◆ SUPPLIED PASSAGE ◆
######

When you hire a carpenter, he repairs everything with a hammer. So, what happens when you ask an aeronautical student to solve some issues in a dredge pump? He models the pump as a badly behaving airplane. And with success, Alex de Rooij joined our company as a graduation student and recently graduated on the topic of ‘Numerical Study on NACA Profiles Sensitivity in Dredge Pump Impellers’.
The normal procedure for designing pumps is relatively straight forward. Set the performance specifications and try to hit that mark with the simulated behaviour from an iteratively improved design. This is well documented and I’ve been writing about this process before.1
One of the design parameters is the NPSHr. This is basically the amount of absolute pre-pressure the pump requires to operate.2 The system and operating conditions will result in a certain available pre-pressure: NPSHa. When the NPSHa drops below the NPSHr, the pump will experience cavitation at the low pressure side of the blade. The flow of the medium will be disturbed and the performance of the pump will abruptly crash. There is some warning. Operating near the NPSHr, there will be an incipient cavitation where the vapour bubbles start to form, but do not cause any issue. The imploding vapour bubbles may be detected audibly for the trained listener.3 Next will be a stage on the NPSHr, where the bubbles get larger and they loudly implode. At this stage, the pump sounds like it is tumbling nuts and bolts inside. These imploding bubbles will definitely cause damage to the impeller. At last, working below the NPSHr, the bubbles will become so large, they will block the passage between the blades. The result is an immediate drop in delivered head.

######

◆ BRIEF A ◆
Answer these questions from the dredge pump passage:
(i) On what topic did Alex de Rooij graduate?
(ii) What is the NPSHr, basically?
(iii) What happens to the bubbles when the pump works below the NPSHr, and with what result?
The text and the records have no connection to each other.

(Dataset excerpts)
######

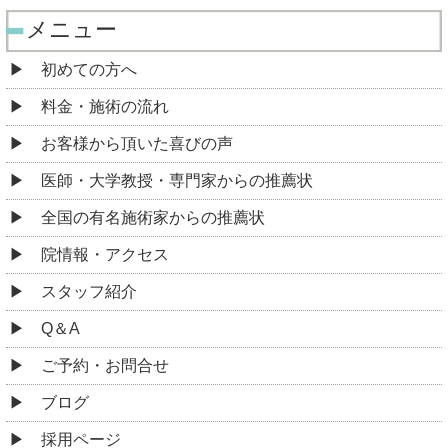
メニュー
初めての方へ
料金・施術の流れ
お客様から頂いた喜びの声
医師・大学教授・専門家からの推薦状
全国の有名施術家からの推薦状
院情報・アクセス
スタッフ紹介
Q＆A
ご予約・お問合せ
ブログ
採用ページ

######

◆ BRIEF B ◆
Write out every line of the records above word for word, leaving the picture out.

◆ YOUR RESPONSE A ◆
(i) 'Numerical Study on NACA Profiles Sensitivity in Dredge Pump Impellers'
(ii) The amount of absolute pre-pressure the pump requires to operate.
(iii) The bubbles become so large that they block the passage between the blades, which causes an immediate drop in delivered head.

◆ YOUR RESPONSE B ◆
メニュー
初めての方へ
料金・施術の流れ
お客様から頂いた喜びの声
医師・大学教授・専門家からの推薦状
全国の有名施術家からの推薦状
院情報・アクセス
スタッフ紹介
Q＆A
ご予約・お問合せ
ブログ
採用ページ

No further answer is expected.